**DATASET RECORDS**

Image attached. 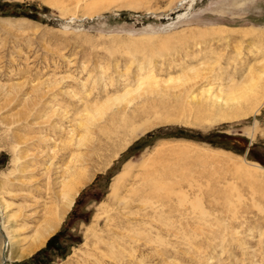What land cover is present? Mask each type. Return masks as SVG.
I'll use <instances>...</instances> for the list:
<instances>
[{
	"label": "rangeland",
	"instance_id": "1",
	"mask_svg": "<svg viewBox=\"0 0 264 264\" xmlns=\"http://www.w3.org/2000/svg\"><path fill=\"white\" fill-rule=\"evenodd\" d=\"M148 75L159 87L110 122L124 105L108 103ZM231 77L248 80L231 108L192 98ZM262 79L264 0H0V187L9 214L23 206L22 246L72 160L92 179L51 264H264ZM89 105L105 113L69 142ZM48 241L4 264H35Z\"/></svg>",
	"mask_w": 264,
	"mask_h": 264
},
{
	"label": "bare ground",
	"instance_id": "2",
	"mask_svg": "<svg viewBox=\"0 0 264 264\" xmlns=\"http://www.w3.org/2000/svg\"><path fill=\"white\" fill-rule=\"evenodd\" d=\"M238 54H240V51H238ZM190 71H193L194 73L192 76H187L186 78H184L183 76H179L177 78L178 81L182 79H185L184 81H187L188 83L187 93L188 92L190 93L191 90L193 89V85H195L196 81H192V80H194L195 77L197 78V73H198L197 69L194 67L190 68ZM247 77L249 78L250 76L248 75ZM247 77H244L241 81H237V82L232 81V77L230 79L228 78L231 81V84H229L227 87L222 86L221 88L218 89L217 92H212L211 87L209 88L206 87L201 90L200 94L194 95L193 93H191V95H193L192 98L200 95V96L205 97L206 103L209 106H218L215 108H219V109L220 108H231V106L234 104V101L235 100L238 101L239 98L237 96L243 95L245 93V91L243 90L242 82H247L248 81ZM256 81H258V79ZM164 82L168 83L169 81L164 80ZM158 84H159V81L158 82L153 81L151 76L148 75L144 78V81L139 82L134 89H128L125 92L121 93L119 96L114 97L113 98L114 102L111 103L112 101H110L111 104L108 103L109 98H110V96H108L105 100L108 101L107 103L110 106H106V107H109V108L111 107L110 109H112V111H113L115 104L118 105L123 102V105L125 106V107L122 106L123 108L121 107V108L114 110L113 113L111 114L109 121L112 123H115L118 121L119 118L126 120L127 117H129L127 116L128 114L127 107L132 106L133 102L135 101L137 97H141L142 95L141 93L143 89L145 88L144 87L142 89V86L148 85L147 89H151L154 86V89H155L159 87ZM257 87L258 89H256L255 91L256 93H254L255 95L251 96V98L253 97L254 100L261 101L259 99L264 98V79L260 81ZM104 92L107 94L108 92L107 88L104 89ZM135 94H137L136 97L134 96ZM87 104H88V101H87ZM246 112H249V110H247ZM102 113H105V112L103 111L101 112L100 109L98 107H94V105H89L87 108H85L82 114L85 115V121H87V123L83 125L84 126L83 134H80V135L75 134L73 131L69 136L70 138L69 142H72V143L76 142L78 145H81L83 144V140H85V143H86V138H88V141H89L88 134H86L87 132L86 130L90 129L88 127V124H96L95 120L98 118L99 115L101 116ZM244 113L245 112L237 113V114L228 113L223 118L232 119L233 117H236V116L245 115ZM68 146H71V145H68ZM53 151H55V146H54ZM65 173L67 175H65ZM91 176L92 175L87 173L86 168L81 169V166L78 168L74 167L72 160L66 164L65 170H64V177L61 181H59L60 189L59 191H57L58 201L55 202L54 205H51V206L48 204V201H47V204H44V210L42 211L43 220H41L40 223L35 227L34 233L29 238L30 241L27 247L22 246L23 245L21 243L22 240L19 238V230L23 229L25 225H22L20 228H15L13 226V223H15L14 218L19 216V213L22 210L23 206L19 207L18 210L14 212L13 214H9L8 212H10L9 208L11 204L8 203V201L5 199V196L1 193V190L3 188L0 187V213L3 215V218H4V221L2 222V224L0 223L1 229H2V231L0 230V264H4L5 262L4 260H9V259L20 260L24 257L31 256L37 250L45 246L49 238L59 230L60 226L65 220V217L67 216L69 211L74 206L76 198L79 196L81 189L92 179ZM122 176L123 175L121 174L117 177V181H116L117 185L120 183ZM117 189H118L117 186L113 185V190L115 193ZM52 197L53 196L49 195V198H52ZM3 231H4V234H3Z\"/></svg>",
	"mask_w": 264,
	"mask_h": 264
},
{
	"label": "trees",
	"instance_id": "3",
	"mask_svg": "<svg viewBox=\"0 0 264 264\" xmlns=\"http://www.w3.org/2000/svg\"><path fill=\"white\" fill-rule=\"evenodd\" d=\"M65 232L62 230L51 237L47 243V246L39 251L32 260L35 264H51V257L54 252H63L66 248V243L62 239L65 236Z\"/></svg>",
	"mask_w": 264,
	"mask_h": 264
}]
</instances>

**GIVEN TASK**
Tally the lines in the items above that contain the string "instances", with case counting, and reply with the number alone.

**RESULT OF THE TASK**
3